EXCERPTED DATA below:

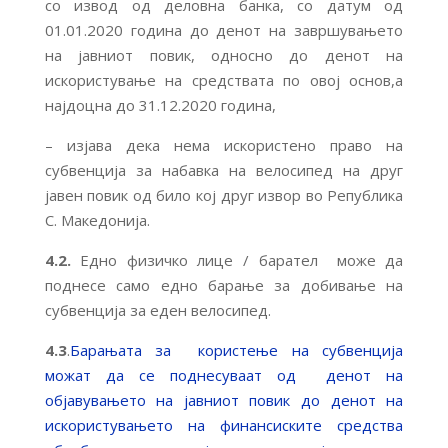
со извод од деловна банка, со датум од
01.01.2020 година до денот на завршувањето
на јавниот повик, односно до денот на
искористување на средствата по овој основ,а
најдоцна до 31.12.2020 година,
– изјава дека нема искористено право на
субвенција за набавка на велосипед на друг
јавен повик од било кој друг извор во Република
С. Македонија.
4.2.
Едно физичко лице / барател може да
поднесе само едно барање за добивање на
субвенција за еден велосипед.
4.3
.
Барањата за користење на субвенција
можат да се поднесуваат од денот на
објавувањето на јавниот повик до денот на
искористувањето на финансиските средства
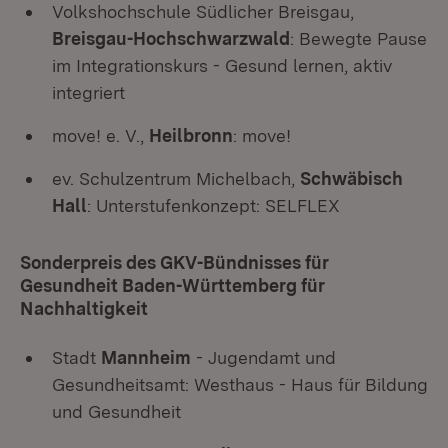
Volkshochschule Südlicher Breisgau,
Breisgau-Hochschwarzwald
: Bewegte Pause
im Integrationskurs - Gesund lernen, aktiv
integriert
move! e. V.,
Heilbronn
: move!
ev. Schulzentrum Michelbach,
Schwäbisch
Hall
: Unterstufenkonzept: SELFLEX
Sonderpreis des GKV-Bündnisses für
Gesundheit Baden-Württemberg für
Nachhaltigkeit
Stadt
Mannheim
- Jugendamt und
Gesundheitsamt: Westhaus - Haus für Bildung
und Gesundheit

End of EXCERPTED DATA.

Take the lines from the one holding "поднесе само едно барање за добивање на" through the final line of the records above and output them exactly, both ends included, excluding pictures.

● **REPLY TO THE TASK**:
поднесе само едно барање за добивање на
субвенција за еден велосипед.
4.3
.
Барањата за користење на субвенција
можат да се поднесуваат од денот на
објавувањето на јавниот повик до денот на
искористувањето на финансиските средства
Volkshochschule Südlicher Breisgau,
Breisgau-Hochschwarzwald
: Bewegte Pause
im Integrationskurs - Gesund lernen, aktiv
integriert
move! e. V.,
Heilbronn
: move!
ev. Schulzentrum Michelbach,
Schwäbisch
Hall
: Unterstufenkonzept: SELFLEX
Sonderpreis des GKV-Bündnisses für
Gesundheit Baden-Württemberg für
Nachhaltigkeit
Stadt
Mannheim
- Jugendamt und
Gesundheitsamt: Westhaus - Haus für Bildung
und Gesundheit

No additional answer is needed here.